# Amazon Page Compromised by Anonymous



## ETExplorer

(Link removed by Administrator)


----------



## Cookiegal

What exactly are you saying? Amazon has been hacked or just your account?

Are you posting a link to a potentially malicious page?


----------



## Sims1

In all the time I have used Amazon here in the UK I have not seen that image. However you are using the US site. Good luck in reporting that to Amazon as sometimes they want to ask zillions of questions and ask for screenshots


----------



## ETExplorer

Cookiegal said:


> Amazon has been hacked or just your account?


Just that one page on amazon, not on other websites that I have an accounts with.
Amazon would have alerted me to a possible hacked account.


----------



## valis

Looks to me like the seller chose that as their icon. If you dont trust it, dont purchase it.


----------



## MisterEd51

Notice who the seller is. Is someone playing a joke?


----------



## Cookiegal

Seems very strange to say the least. I would start a chat with Amazon about it.


----------



## ETExplorer

Cookiegal said:


> Seems very strange to say the least. I would start a chat with Amazon about it.

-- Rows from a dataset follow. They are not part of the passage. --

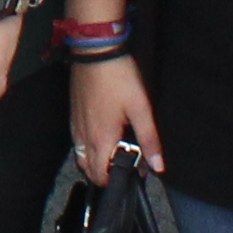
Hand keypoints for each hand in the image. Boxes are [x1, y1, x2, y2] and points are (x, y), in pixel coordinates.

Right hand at [67, 47, 158, 182]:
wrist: (95, 51)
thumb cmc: (119, 79)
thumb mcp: (141, 108)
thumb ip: (149, 139)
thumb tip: (158, 166)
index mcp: (101, 139)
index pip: (101, 175)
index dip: (115, 181)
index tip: (133, 173)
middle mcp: (84, 137)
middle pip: (88, 170)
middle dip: (105, 174)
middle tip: (125, 165)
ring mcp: (76, 126)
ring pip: (81, 156)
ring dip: (95, 162)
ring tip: (114, 153)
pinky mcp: (73, 115)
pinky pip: (77, 142)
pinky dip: (88, 148)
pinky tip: (102, 137)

I already reported it to amazon, so hopefully it will be dealt with.


----------



## renegade600

I would not be concerned about it unless it is appearing on other pages or there are other strange things happening to your account. . If you report it to amazon as a possible hack, you could get your account locked if cs misunderstands what you are asking. If that happens, it would mean you would lose all digital files, access to echo smart devices, gift card balances and more.


----------



## ETExplorer

renegade600 said:


> I would not be concerned about it unless it is appearing on other pages or there are other strange things happening to your account. . If you report it to amazon as a possible hack, you could get your account locked if cs misunderstands what you are asking. If that happens, it would mean you would lose all digital files, access to echo smart devices, gift card balances and more.


Not concerned, only appeared on that one page. All the other pages are fine.


----------



## Cookiegal

I think it's important to report such things. If it was your account that was hacked you wouldn't be able to change text on an Amazon page as they have done. Since it appears the page is compromised I'm going to leave the image but remove the link as a precaution.


----------



## ETExplorer

Cookiegal said:


> but remove the link as a precaution.


Okay.


----------